At the time of this writing, the prospect of the next round of Chinese tariffs, scheduled to take effect March 1, is mired in mixed signals. Hopes that Trump and China’s Xi Jinping would meet ahead of the deadline look increasingly dim. National Economic Council Director Larry Kudlow publicly said that there is a long way to go before a deal can be struck, yet unidentified sources in the White House have reported that the US will probably keep tariffs at 10 percent, rather than raising them to the scheduled 25 percent. The US has some legitimate grievances with China’s theft of intellectual property, and it’s still possible that the trade war will wring some significant concessions from the Chinese government, but it’s unclear how much cost the Trump Administration is willing to incur in the meantime.
Trade
Donald Trump’s trade policy could be called protectionist or isolationist, but it is, above all else, erratic. To quote Foreign Policy, “[It is unclear] whether the U.S. president’s brazen rhetoric on the subject is simply a negotiating ploy in the pursuit of new deals or whether a trade war—and with it the destruction of the post-World War II international order—is his real end goal.” Upon taking office, Trump withdrew from the Trans-Pacific Partnership.

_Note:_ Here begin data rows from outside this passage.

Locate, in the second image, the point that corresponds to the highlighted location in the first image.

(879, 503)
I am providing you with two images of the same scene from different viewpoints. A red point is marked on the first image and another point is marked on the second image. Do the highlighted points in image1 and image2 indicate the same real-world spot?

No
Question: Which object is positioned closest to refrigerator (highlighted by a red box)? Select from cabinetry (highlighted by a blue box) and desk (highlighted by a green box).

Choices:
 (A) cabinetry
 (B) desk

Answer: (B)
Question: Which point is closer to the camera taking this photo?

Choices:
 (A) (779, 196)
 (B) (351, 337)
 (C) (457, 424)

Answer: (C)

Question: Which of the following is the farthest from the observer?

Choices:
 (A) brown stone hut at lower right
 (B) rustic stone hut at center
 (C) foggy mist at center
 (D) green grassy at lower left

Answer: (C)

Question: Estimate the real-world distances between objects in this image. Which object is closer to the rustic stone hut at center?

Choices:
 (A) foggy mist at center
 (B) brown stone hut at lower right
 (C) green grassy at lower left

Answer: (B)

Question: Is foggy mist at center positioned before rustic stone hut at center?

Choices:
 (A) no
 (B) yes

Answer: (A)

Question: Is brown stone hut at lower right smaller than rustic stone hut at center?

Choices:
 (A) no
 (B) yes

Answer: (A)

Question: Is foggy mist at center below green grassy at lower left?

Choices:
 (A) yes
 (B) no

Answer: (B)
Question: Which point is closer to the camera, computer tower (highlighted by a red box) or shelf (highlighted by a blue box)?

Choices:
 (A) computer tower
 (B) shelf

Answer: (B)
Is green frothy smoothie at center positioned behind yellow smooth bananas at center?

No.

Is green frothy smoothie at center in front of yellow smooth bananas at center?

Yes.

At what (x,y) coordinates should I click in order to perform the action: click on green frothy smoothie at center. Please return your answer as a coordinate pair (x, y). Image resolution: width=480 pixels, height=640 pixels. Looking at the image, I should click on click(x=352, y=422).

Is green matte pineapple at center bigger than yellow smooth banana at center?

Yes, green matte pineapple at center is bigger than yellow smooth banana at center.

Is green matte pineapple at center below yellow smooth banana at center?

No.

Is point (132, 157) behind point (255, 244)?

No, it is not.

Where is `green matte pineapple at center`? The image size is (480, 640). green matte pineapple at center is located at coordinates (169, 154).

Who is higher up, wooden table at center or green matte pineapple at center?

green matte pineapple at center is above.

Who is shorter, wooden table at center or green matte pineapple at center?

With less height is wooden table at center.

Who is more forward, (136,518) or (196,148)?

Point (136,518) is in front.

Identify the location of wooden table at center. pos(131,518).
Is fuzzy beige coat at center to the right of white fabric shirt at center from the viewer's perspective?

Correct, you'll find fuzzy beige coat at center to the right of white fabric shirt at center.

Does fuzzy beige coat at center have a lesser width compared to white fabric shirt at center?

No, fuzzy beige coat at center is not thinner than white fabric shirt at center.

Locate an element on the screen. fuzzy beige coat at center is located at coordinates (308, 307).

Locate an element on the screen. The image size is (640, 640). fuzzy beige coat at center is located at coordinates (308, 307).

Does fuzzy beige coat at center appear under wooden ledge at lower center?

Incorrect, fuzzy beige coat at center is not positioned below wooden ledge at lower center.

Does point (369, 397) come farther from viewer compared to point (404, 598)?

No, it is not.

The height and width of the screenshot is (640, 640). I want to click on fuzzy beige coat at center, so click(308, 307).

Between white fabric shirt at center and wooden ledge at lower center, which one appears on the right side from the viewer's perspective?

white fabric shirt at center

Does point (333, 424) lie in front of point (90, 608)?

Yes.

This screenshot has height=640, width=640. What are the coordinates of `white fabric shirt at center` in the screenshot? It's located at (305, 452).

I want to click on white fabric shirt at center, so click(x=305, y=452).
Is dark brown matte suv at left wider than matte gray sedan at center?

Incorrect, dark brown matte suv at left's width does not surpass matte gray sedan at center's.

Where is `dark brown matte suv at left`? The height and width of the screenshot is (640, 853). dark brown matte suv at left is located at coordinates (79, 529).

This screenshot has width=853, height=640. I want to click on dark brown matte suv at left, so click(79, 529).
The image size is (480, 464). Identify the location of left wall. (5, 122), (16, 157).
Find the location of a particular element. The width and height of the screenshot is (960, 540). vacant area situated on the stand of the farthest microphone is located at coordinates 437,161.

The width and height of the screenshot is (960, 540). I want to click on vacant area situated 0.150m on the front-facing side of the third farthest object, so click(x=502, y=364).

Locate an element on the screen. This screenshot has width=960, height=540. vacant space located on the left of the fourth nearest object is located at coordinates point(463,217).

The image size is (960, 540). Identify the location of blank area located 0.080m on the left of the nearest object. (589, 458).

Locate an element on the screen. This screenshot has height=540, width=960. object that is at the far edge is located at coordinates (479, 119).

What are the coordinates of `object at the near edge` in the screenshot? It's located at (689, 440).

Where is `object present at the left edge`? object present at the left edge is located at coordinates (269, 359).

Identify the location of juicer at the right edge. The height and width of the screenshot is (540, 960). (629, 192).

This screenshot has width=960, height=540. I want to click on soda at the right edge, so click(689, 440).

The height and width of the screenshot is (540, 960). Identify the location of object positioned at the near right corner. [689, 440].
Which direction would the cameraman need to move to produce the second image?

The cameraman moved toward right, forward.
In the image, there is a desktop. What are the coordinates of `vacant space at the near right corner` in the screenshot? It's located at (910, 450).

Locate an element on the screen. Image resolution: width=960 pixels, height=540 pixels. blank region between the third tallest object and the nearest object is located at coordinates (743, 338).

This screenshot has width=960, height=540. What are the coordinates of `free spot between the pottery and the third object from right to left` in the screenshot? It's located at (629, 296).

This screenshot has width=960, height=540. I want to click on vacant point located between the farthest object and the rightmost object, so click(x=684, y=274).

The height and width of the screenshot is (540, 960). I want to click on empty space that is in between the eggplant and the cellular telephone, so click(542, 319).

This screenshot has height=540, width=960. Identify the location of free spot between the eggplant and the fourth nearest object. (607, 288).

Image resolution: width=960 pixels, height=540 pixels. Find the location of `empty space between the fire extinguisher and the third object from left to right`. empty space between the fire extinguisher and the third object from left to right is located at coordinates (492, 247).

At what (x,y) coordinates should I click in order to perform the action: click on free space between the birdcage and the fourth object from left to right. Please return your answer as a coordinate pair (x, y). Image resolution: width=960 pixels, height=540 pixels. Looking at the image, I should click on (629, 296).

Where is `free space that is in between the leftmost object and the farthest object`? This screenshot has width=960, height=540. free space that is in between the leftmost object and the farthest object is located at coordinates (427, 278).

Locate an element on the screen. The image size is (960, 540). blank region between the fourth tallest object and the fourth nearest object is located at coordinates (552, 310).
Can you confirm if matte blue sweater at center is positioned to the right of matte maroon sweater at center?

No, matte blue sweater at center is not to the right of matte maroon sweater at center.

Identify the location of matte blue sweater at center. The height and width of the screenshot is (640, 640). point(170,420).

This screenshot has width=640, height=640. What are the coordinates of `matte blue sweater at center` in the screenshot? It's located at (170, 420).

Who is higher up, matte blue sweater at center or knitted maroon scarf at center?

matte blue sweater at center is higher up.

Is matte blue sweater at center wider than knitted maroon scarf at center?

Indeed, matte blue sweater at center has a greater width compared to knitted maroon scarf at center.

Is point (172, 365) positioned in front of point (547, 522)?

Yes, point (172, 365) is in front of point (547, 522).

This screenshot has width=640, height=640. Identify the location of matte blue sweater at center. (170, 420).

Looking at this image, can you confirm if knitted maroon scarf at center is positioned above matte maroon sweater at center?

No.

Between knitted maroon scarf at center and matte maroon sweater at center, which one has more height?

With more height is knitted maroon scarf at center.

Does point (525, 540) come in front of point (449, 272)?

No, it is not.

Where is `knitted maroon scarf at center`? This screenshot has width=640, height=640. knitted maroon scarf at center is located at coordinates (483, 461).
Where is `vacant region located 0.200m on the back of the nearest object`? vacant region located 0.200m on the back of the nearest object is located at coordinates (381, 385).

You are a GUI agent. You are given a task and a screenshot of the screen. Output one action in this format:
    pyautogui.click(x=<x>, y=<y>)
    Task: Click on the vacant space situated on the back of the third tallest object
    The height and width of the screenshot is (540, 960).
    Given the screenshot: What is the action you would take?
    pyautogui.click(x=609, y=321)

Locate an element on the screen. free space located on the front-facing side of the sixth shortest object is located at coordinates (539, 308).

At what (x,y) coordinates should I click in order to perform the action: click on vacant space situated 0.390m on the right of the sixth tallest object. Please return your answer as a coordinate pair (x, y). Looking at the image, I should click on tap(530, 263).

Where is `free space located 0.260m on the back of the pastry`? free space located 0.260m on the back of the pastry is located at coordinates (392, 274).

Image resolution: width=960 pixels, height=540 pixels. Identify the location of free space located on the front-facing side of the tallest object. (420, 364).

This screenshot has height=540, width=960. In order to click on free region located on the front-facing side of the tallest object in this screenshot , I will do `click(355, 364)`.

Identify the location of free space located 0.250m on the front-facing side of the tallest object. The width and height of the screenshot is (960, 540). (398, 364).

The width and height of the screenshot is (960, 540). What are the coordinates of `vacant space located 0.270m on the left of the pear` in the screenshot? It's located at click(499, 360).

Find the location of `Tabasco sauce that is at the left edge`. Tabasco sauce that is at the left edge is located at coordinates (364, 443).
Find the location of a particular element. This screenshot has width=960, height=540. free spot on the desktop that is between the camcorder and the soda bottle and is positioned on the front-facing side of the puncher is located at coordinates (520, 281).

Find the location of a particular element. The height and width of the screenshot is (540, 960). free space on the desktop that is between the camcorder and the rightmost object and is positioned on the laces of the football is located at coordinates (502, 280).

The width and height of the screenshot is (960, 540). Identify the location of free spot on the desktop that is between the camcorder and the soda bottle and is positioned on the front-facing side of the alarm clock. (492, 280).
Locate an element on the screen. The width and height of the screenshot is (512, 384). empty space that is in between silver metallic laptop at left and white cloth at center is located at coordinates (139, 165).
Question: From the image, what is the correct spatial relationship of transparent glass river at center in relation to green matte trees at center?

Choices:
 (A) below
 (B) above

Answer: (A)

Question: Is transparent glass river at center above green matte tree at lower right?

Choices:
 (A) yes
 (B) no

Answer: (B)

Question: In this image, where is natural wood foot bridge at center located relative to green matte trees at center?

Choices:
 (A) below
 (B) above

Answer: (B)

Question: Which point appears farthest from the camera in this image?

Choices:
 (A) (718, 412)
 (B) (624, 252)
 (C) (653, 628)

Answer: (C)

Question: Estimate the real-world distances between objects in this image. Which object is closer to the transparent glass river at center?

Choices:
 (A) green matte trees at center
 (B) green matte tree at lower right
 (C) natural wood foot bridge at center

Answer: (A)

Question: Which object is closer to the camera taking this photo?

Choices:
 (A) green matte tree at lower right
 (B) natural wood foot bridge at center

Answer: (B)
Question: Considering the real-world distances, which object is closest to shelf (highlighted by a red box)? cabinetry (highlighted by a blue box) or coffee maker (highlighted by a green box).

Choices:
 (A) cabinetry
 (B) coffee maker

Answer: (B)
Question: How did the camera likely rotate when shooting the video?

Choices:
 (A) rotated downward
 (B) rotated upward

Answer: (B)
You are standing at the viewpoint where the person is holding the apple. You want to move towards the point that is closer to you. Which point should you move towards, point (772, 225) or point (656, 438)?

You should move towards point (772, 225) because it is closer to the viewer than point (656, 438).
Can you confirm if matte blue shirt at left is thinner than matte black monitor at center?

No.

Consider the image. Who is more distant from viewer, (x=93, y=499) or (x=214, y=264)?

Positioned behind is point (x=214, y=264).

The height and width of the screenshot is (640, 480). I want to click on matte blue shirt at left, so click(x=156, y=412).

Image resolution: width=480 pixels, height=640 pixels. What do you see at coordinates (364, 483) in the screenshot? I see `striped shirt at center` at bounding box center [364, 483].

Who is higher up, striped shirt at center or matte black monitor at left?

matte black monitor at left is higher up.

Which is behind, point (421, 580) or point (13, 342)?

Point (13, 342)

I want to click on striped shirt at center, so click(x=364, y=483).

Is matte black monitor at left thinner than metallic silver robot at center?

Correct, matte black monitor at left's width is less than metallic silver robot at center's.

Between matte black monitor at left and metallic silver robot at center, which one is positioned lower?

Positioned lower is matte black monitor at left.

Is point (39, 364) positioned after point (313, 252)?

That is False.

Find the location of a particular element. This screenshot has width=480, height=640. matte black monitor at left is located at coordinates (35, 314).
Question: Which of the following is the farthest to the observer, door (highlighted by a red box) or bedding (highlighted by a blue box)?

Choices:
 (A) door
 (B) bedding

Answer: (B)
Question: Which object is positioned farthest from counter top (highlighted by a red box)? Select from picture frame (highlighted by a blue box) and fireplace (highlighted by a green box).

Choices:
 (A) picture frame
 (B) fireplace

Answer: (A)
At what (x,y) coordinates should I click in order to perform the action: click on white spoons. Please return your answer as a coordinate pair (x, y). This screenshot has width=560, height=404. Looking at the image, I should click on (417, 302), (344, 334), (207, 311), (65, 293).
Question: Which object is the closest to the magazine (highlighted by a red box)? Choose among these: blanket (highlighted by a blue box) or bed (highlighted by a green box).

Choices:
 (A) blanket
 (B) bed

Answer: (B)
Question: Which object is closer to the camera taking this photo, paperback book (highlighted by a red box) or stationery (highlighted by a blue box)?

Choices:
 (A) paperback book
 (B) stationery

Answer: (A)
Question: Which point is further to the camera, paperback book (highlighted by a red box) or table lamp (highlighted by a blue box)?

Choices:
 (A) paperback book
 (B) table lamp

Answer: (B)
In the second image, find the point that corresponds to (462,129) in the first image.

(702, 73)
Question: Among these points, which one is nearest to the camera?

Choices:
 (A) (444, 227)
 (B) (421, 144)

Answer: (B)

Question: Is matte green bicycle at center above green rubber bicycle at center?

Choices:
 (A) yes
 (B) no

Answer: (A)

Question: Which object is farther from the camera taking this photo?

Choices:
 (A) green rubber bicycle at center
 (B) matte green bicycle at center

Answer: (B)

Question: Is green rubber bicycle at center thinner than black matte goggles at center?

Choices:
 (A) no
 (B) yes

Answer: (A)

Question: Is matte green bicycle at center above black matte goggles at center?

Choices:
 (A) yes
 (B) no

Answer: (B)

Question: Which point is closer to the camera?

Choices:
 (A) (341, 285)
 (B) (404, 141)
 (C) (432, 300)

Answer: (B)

Yet after months of threatening to torpedo NAFTA, he instead settled on little more than a name-change and some superficial alterations to the original deal (though even these now seem unlikely to earn enough support from either party to pass Congress). He has imposed steel and aluminum tariffs on America’s closest allies, under the guise of national security, yet lifted sanctions on a Russian aluminum oligarch.
While unpredictability may be an asset in negotiating private deals, it is a liability when holding the reins of the global economy. It’s impossible to build international business relationships based on trust, when neither party can guarantee that tomorrow’s tweets won’t upend all their hard work. Even the potential of tough talk to secure better deals seems increasingly dubious, after the White House caved to Democrats during the government shutdown, which rival nations clearly took note of. Even the victories Trump’s administration has won in negotiations have come at the cost of offending and alienating friendly nations, which is creating a dangerous international power vacuum.
It’s entirely possible to be an ethical businessperson at the midpoint of Donald Trump’s presidency and be perfectly happy with the economic job he is doing. Perhaps you took your tax savings and reinvested them in your facilities and workforce. Perhaps the tariffs have inspired you to source from more domestic suppliers. But the sense that the world can no longer trust in American leadership, because they cannot predict the whims of that leadership from one day to the next, is likely to be a Trump-era legacy we’ll be paying interest on long after he is gone.